Could you repeat the entries below exactly, but only from the line with "margin: 0 9px" through the line with "height: 48px ->", and without any picture?

[EXERCISE INPUT — start]

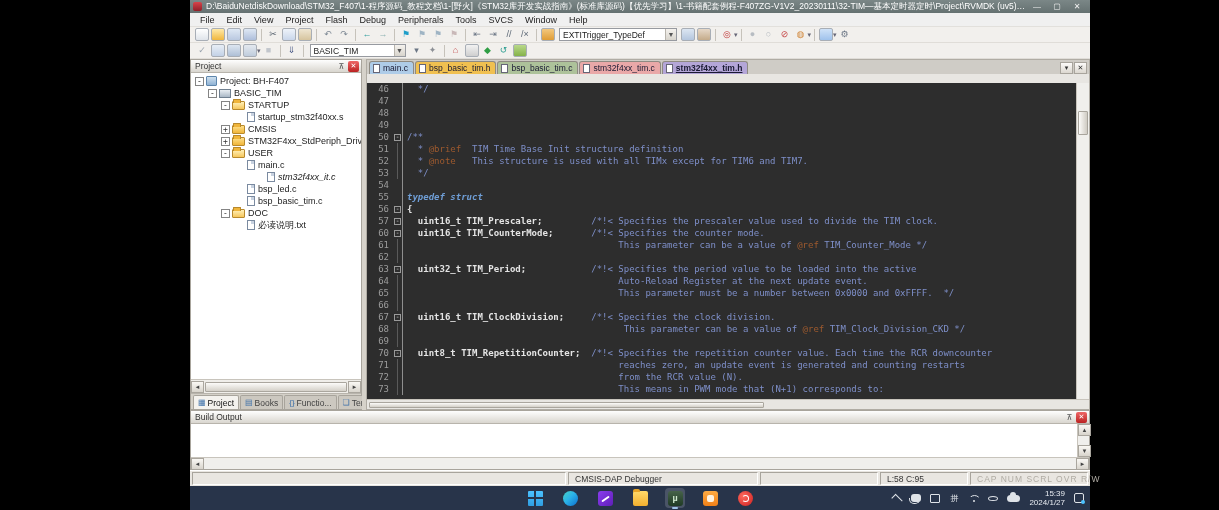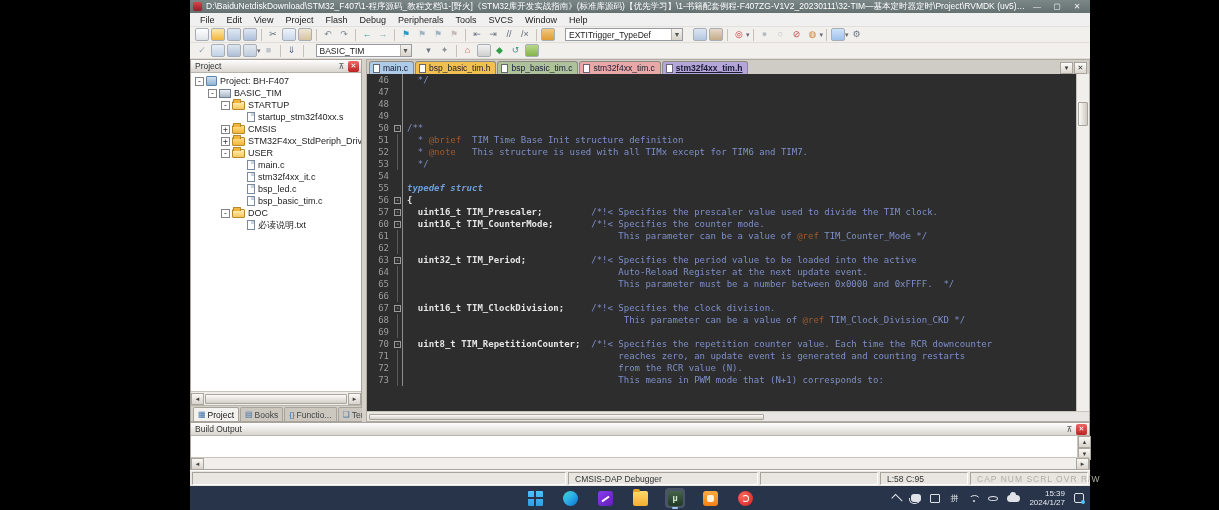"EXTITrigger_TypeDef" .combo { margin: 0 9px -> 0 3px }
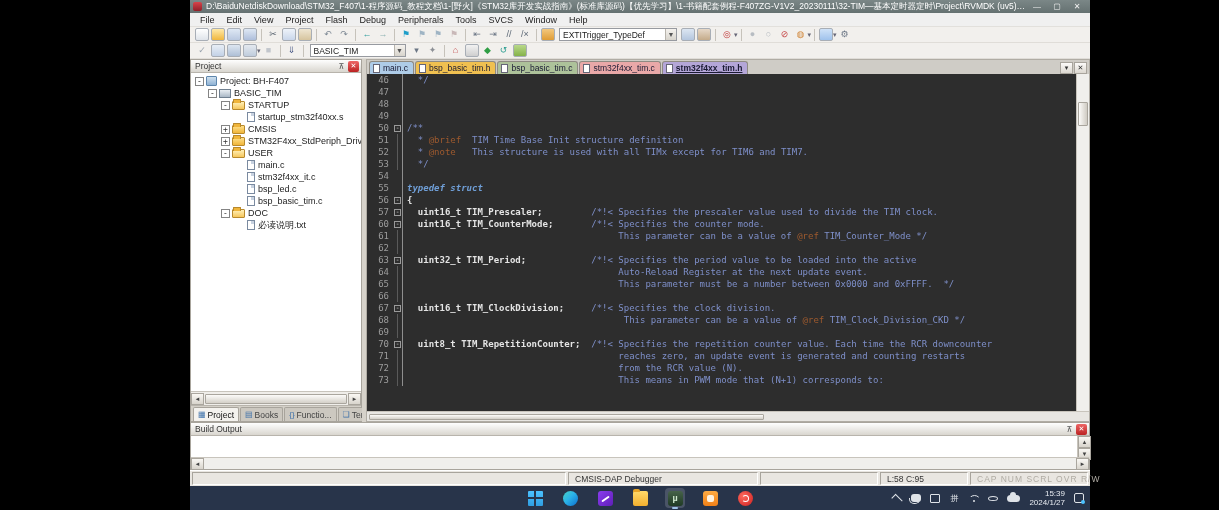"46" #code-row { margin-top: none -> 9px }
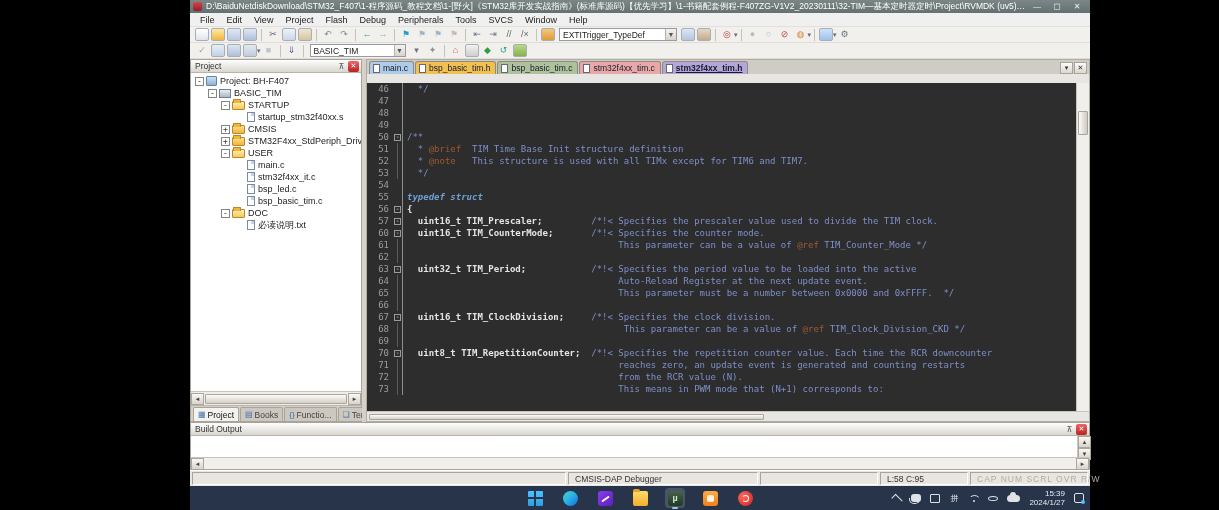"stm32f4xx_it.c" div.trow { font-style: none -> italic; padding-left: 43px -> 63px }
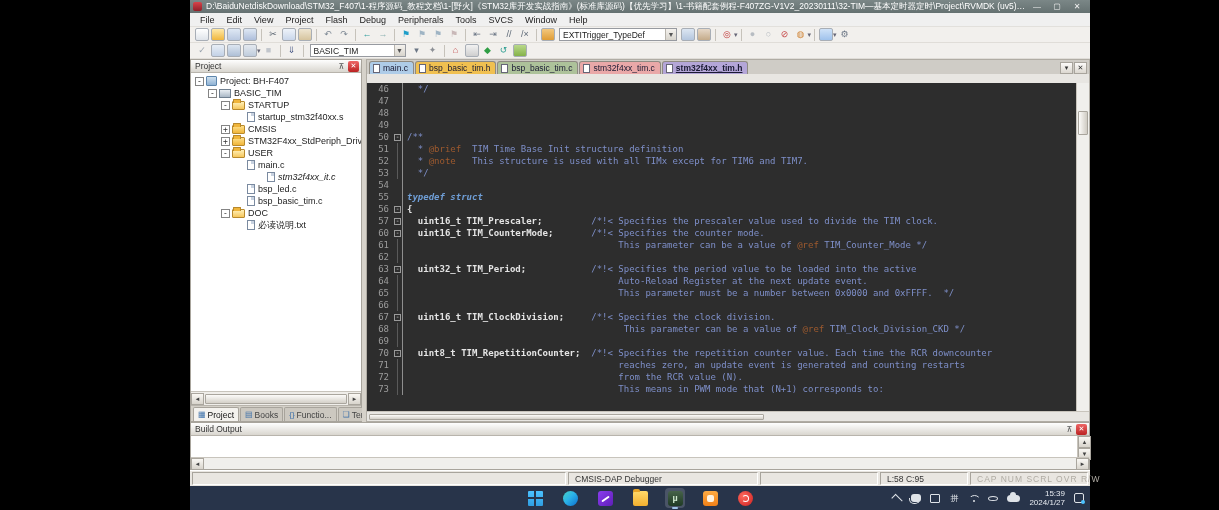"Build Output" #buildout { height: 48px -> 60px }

[EXERCISE INPUT — finish]
[EXERCISE INPUT — start]

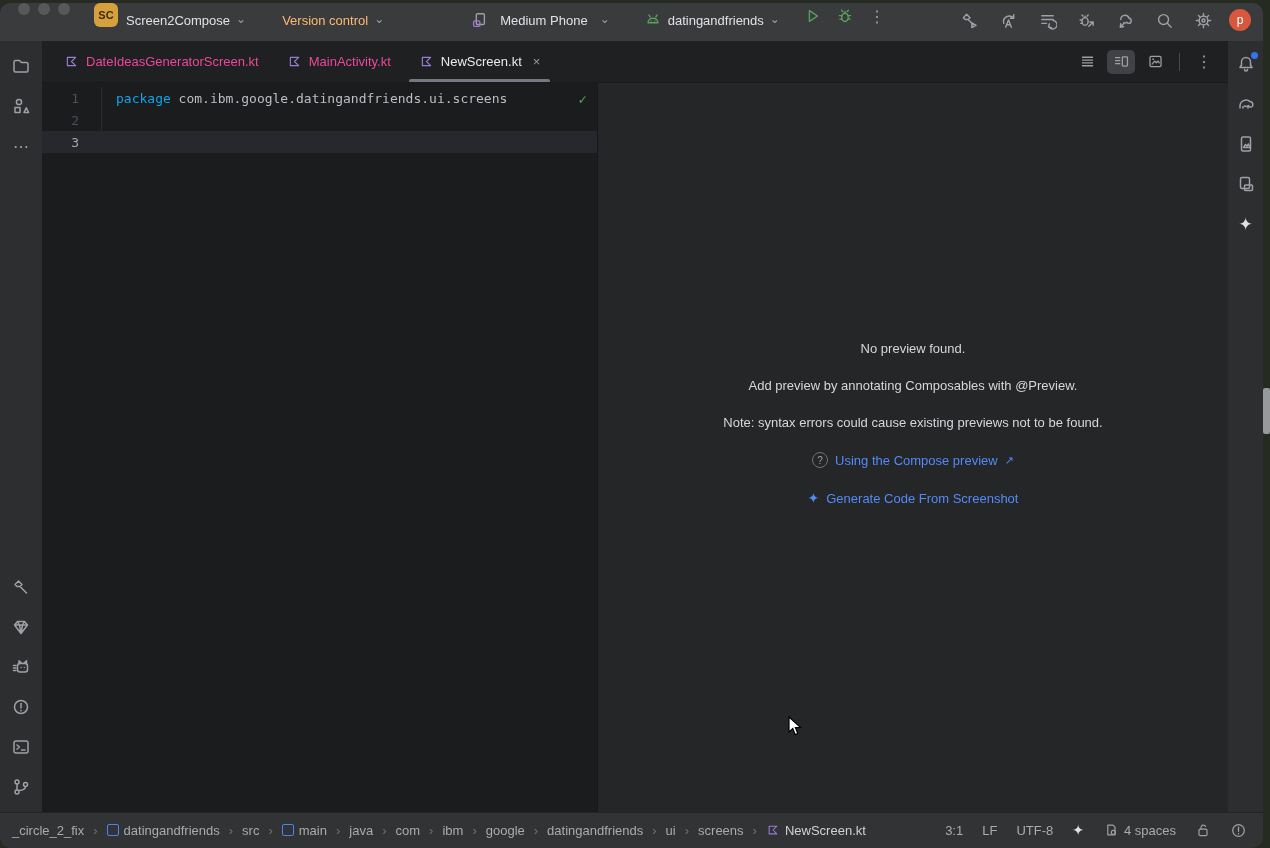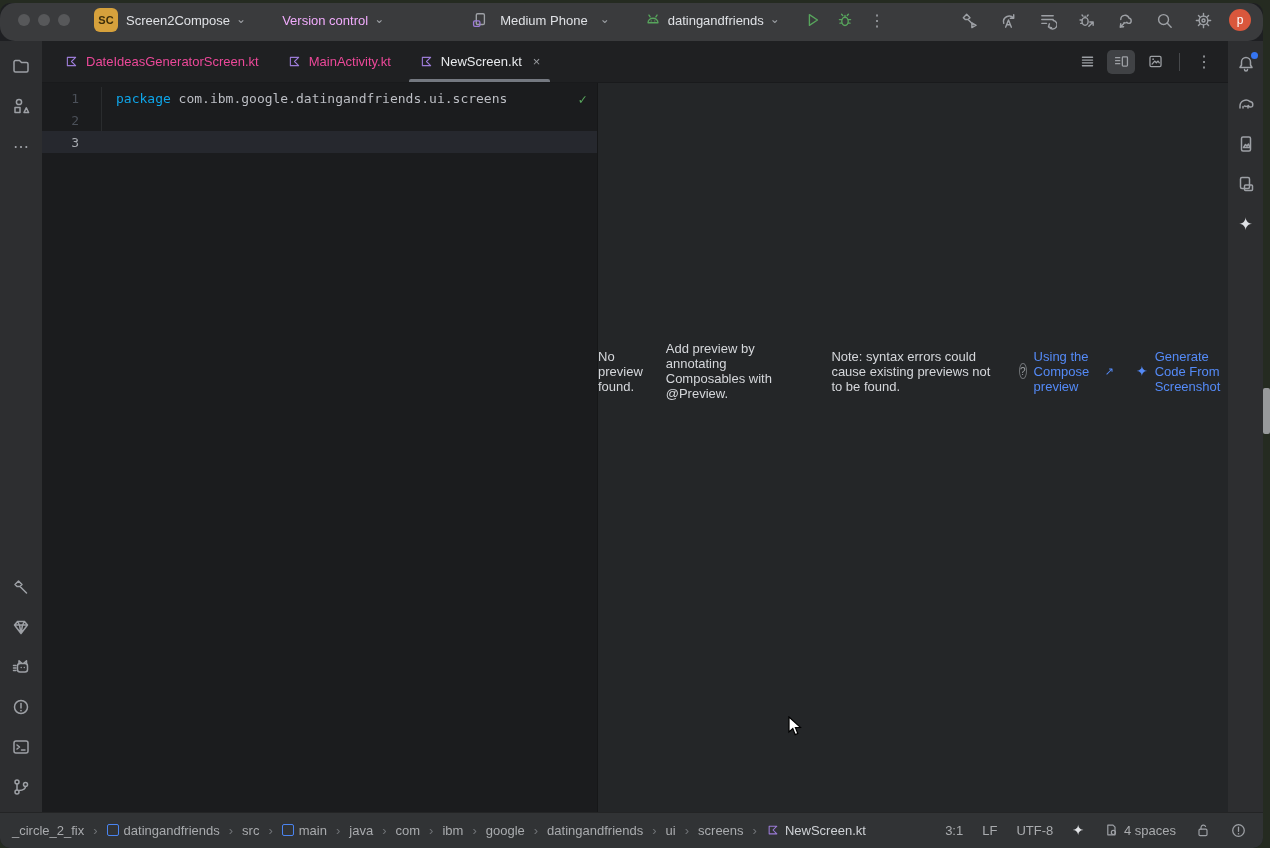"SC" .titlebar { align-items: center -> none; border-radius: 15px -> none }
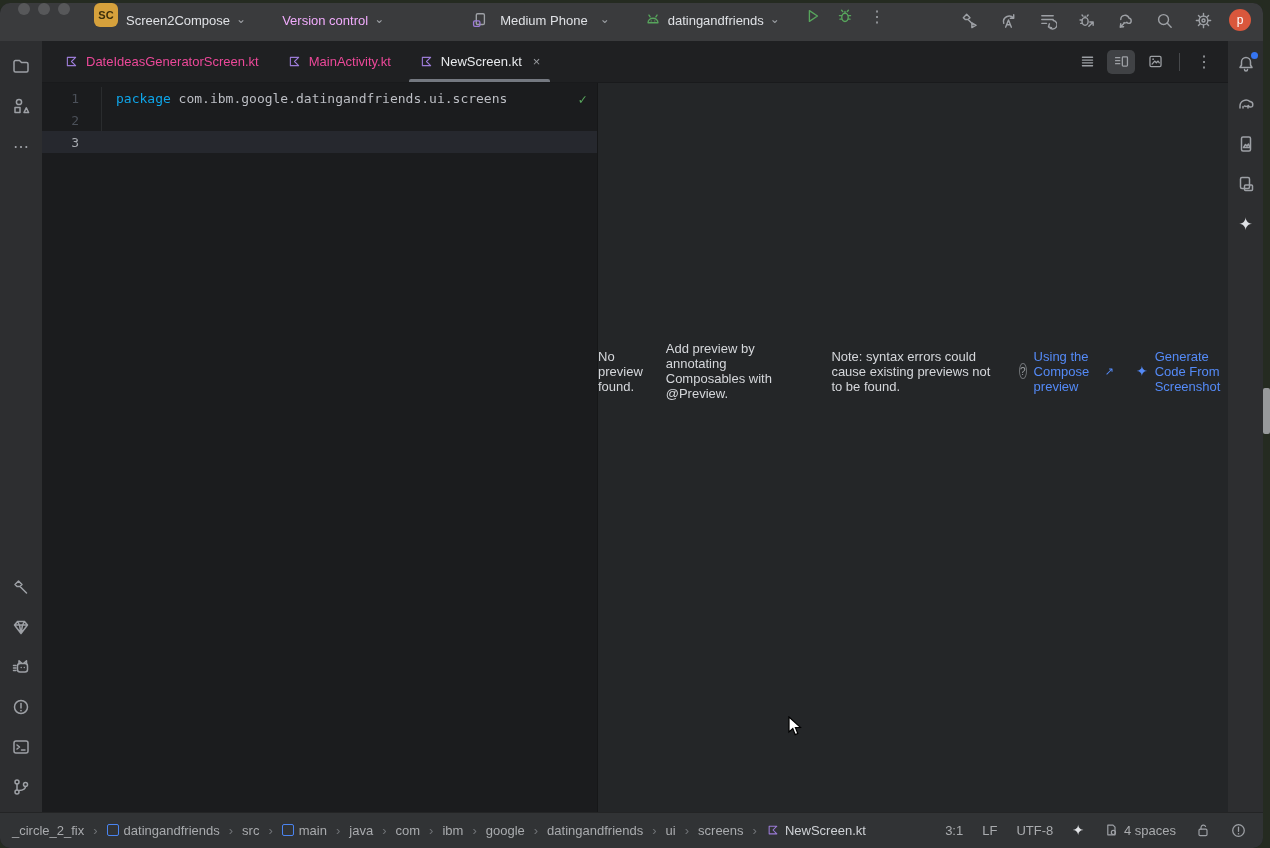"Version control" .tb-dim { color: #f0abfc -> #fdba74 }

[EXERCISE INPUT — finish]
[EXERCISE INPUT — start]

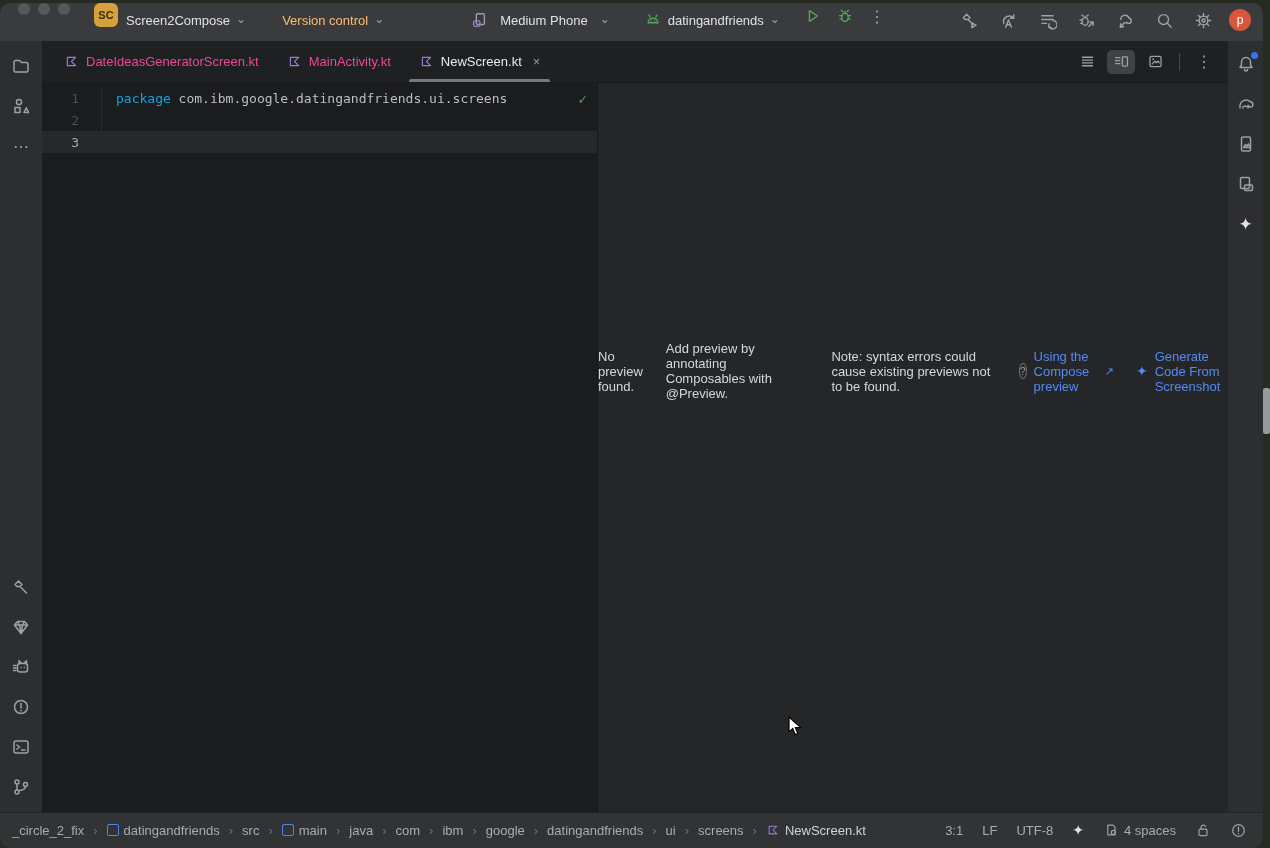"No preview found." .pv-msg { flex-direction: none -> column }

[EXERCISE INPUT — finish]

■ **SOLUTION TO THIS EXERCISE**:
"EXTITrigger_TypeDef" .combo { margin: 0 9px -> 0 3px }
"46" #code-row { margin-top: none -> 9px }
"stm32f4xx_it.c" div.trow { font-style: none -> italic; padding-left: 43px -> 63px }
"Build Output" #buildout { height: 48px -> 60px }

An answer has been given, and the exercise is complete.